My mind raced. Maybe it was him and he just walked in late, I told myself. Maybe he sits at the back like a mysterious hero. Maybe he has a name like Doyinmola and it sounds like poetry when someone says it.
The stranger at the back laughed at something his friend said, and I saw his profile in that small movement. Not Doyinmola. Not even close. I felt both foolish and relieved at the same time.
Lecture droned on. The pages on my notebook stayed blank as my pen refused to cooperate. Around me people scribbled notes and typed on phones; my mind was busy with fantasies and what-ifs. Opeyemi nudged me once and mouthed, “Stop.”
After the lecture, I walked out with the crowd, pretending to be casual. I told myself I wouldn’t look for him again. I told myself that if he was meant to be a part of my life, the campus — small as it was — would make sure we met again.
At the faculty gate, as we waited for the traffic to slow, I caught sight of a familiar silhouette near the bakery stall — someone I had seen the day before, turning a sachet of water between his fingers. I couldn’t be sure: the light was wrong, and he was half-hidden behind a group of students. But my heart, traitor that it is, decided that this second glimpse was confirmation.
“See that boy?” I whispered to Opeyemi, but she was looking the other way, bargaining with a vendor for bread. I tugged at her sleeve. “Ope, that one. I think—”
She turned and gave me a long look. “You are grounded if you start chasing boys for bread today.”
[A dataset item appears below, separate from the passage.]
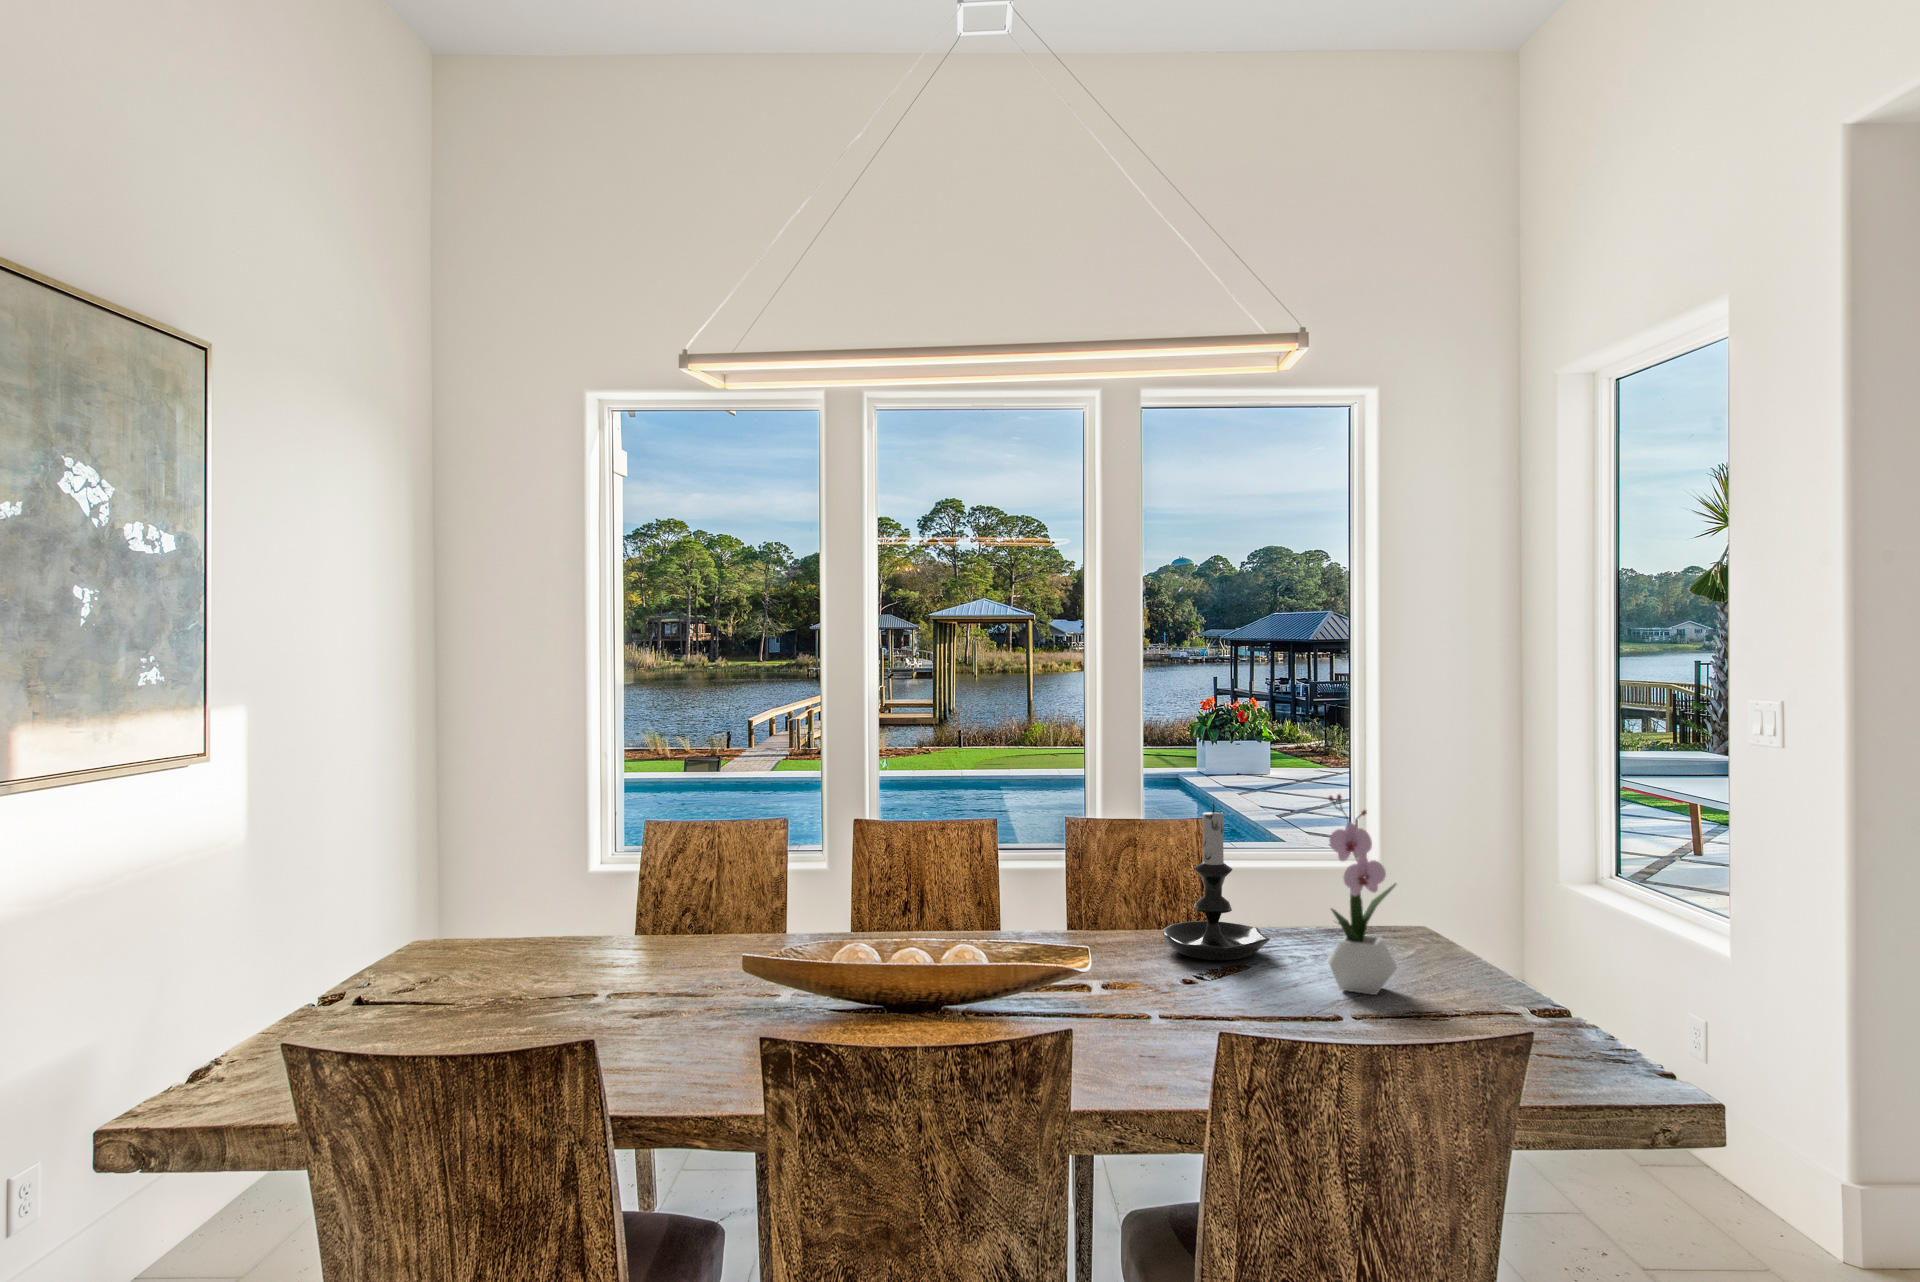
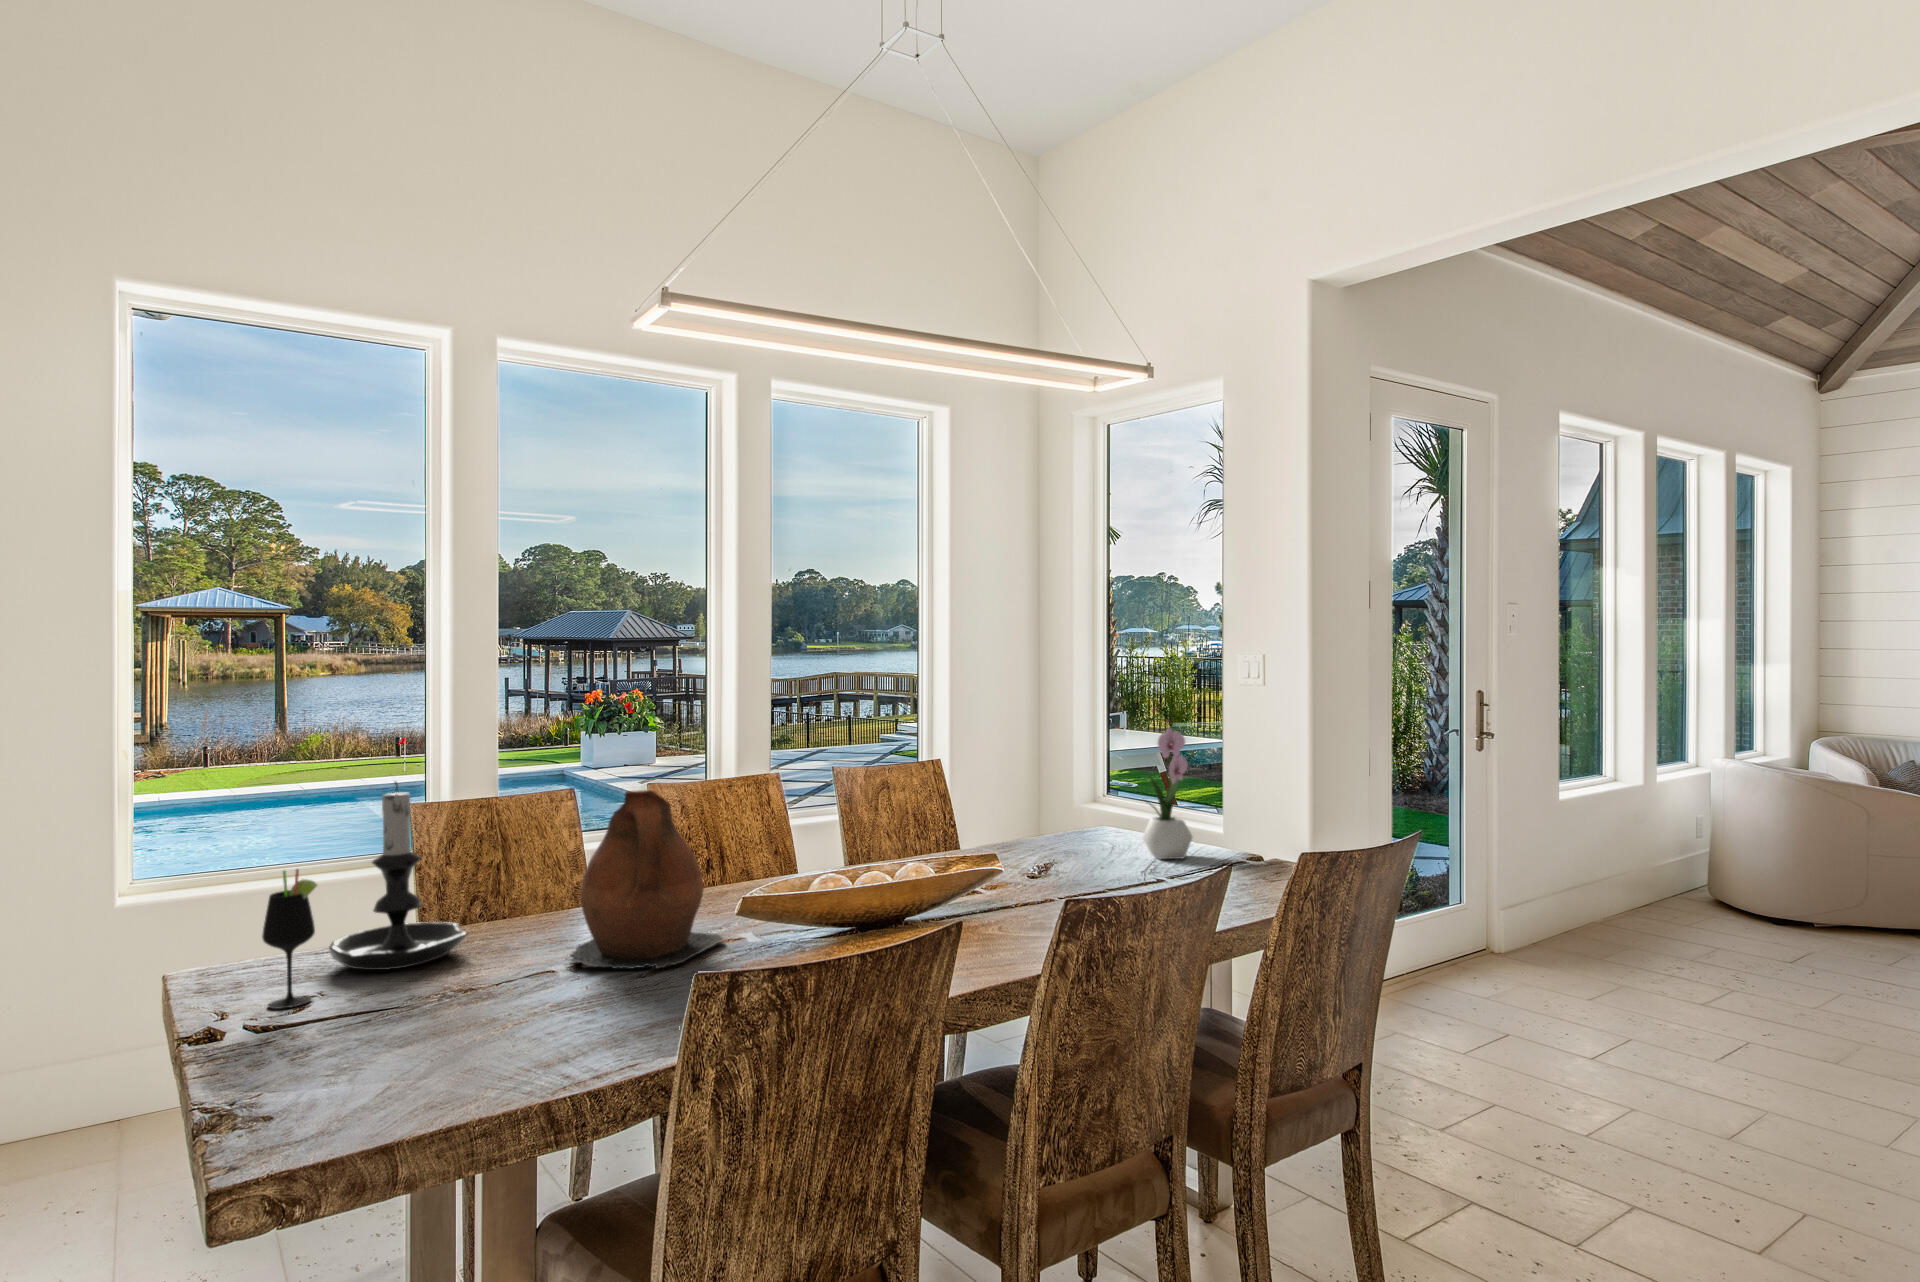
candle holder: present [1163,803,1270,960] -> present [329,782,468,970]
ceramic pitcher: none [588,845,740,1016] -> present [570,790,723,969]
wine glass: none [382,882,422,991] -> present [262,869,317,1009]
I laughed, embarrassed and elated. The campus was full of chances, I realized. Ordinary days like this one could hold something extraordinary if I only let them.
So I prayed again — a soft, ridiculous classroom-prayer — for a name, for a chance, for the courage to say hi without making a fool of myself. And with that, Monday kept moving: lectures, notes, the smell of freshly-baked bread, and a heart that had started to believe in little miracles.